Source: Macrobond, ING
US consumer confidence drops sharply, signaling a cooling job market and potential unemployment rise
The latest consumer confidence report is raising eyebrows. The headline index plummeted to 98.7 in September, shocking even the most pessimistic forecasters. The labor differential, a key job market indicator, suggests unemployment could breach 5% by year-end. This cooling trend aligns with falling quit rates, hinting at worker unease. All eyes are now on next week's jobs report, which could push the Fed towards swifter rate cuts if it confirms these worrying signals.
CRYPTO
Source: Nic Carter via X
Industry insider claims US regulators forced Silvergate Bank's closure to stifle crypto sector
Nic Carter drops a bombshell: Silvergate Bank was strong-armed into liquidation by US regulators. The smoking gun? A forced 15% cap on crypto deposits, or face shutdown. Carter sees this as part of a broader "Operation Choke Point 2.0" to kneecap the crypto industry. He argues Silvergate could've weathered the storm if left alone, pointing to the crypto market's rebound. This move, he claims, was a calculated strike against crypto's financial infrastructure.
Binance launches innovative pre-market spot trading service with actual tokens
Binance's upping the ante in the crypto exchange game. They've just rolled out a pre-market spot trading service, but here's the kicker – you're trading real tokens, not derivatives. It's a joint venture between Binance Spot and Launchpool, giving users a shot at early positions before official listings. While rivals like Bybit and Coinbase offer similar services, Binance claims they're the first to deal in actual tokens. Sorry, folks in the U.S., Canada, and a few other spots – this party's not for you.

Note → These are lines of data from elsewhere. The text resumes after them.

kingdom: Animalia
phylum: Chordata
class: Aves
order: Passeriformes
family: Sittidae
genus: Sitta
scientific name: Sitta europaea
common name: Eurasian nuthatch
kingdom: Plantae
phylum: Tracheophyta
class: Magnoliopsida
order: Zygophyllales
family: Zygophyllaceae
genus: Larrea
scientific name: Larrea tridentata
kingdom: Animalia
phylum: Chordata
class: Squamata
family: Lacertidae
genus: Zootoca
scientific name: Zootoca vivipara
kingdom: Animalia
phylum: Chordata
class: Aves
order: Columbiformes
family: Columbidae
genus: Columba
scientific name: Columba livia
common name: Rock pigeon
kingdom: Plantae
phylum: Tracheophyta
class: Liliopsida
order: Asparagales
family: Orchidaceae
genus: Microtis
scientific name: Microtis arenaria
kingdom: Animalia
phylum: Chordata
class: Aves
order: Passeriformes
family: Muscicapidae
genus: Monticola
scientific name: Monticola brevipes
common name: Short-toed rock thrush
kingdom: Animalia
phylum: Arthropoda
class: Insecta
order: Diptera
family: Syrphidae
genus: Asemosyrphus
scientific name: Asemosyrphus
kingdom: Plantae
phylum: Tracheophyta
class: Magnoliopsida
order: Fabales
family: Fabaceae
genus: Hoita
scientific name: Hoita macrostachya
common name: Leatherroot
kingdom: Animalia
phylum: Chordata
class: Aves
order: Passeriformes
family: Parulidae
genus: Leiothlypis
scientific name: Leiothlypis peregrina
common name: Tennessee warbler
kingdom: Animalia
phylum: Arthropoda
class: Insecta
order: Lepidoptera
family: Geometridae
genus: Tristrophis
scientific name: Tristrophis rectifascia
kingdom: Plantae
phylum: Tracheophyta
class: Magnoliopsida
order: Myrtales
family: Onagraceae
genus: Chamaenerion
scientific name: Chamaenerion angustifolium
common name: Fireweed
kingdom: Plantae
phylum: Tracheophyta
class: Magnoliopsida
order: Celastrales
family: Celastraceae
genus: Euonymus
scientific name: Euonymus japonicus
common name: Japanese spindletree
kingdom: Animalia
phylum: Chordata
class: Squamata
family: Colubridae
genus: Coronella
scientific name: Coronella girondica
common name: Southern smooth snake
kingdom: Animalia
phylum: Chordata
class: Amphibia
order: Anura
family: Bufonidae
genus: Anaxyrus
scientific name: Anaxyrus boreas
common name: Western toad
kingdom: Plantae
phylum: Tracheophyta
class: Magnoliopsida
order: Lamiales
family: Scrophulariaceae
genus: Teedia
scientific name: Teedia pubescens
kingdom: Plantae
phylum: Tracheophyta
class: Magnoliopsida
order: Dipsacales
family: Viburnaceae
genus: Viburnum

BlackRock's head of digital assets, Robbie Mitchnick, argues that while Bitcoin is a risky asset, labeling it as "risk-on" is misleading
He explains that Bitcoin behaves differently from equities and other risk-on assets due to its unique characteristics—such as being decentralized, non-sovereign, and free from country-specific or counterparty risks. Mitchnick highlights that Bitcoin acts as an emerging global monetary alternative and shares similarities with gold in terms of low long-term correlation with U.S. equities.
Source: Kitco
Veteran trader Peter Brandt predicts the Bitcoin-to-gold (BTC/GLD) ratio could surge by 400% in 2025, hitting 123:1
This bullish forecast stems from a technical analysis showing an inverse head-and-shoulders pattern, often signaling a strong rally. Currently, the ratio sits at 24:1, and if Bitcoin outperforms gold as predicted, it could see prices above $262,000. The increasing global M2 money supply and expanding liquidity could further boost Bitcoin’s performance, positioning it as a key asset in the evolving economic landscape.
GOLD
Source: FXEmpire
Gold prices hold steady at $2,660 amid growing speculation of a 50-basis-point rate cut by the U.S. Federal Reserve in November
Weak U.S. economic data and geopolitical tensions, particularly in the Middle East, have increased demand for gold as a safe-haven asset. Additionally, concerns over China's economic recovery bolster gold's appeal. Technically, gold is trading within a narrow range, supported by the 50-day EMA, with a potential breakout ahead if prices remain above $2,659. Investors are awaiting Fed Chair Powell's speech for further clarity.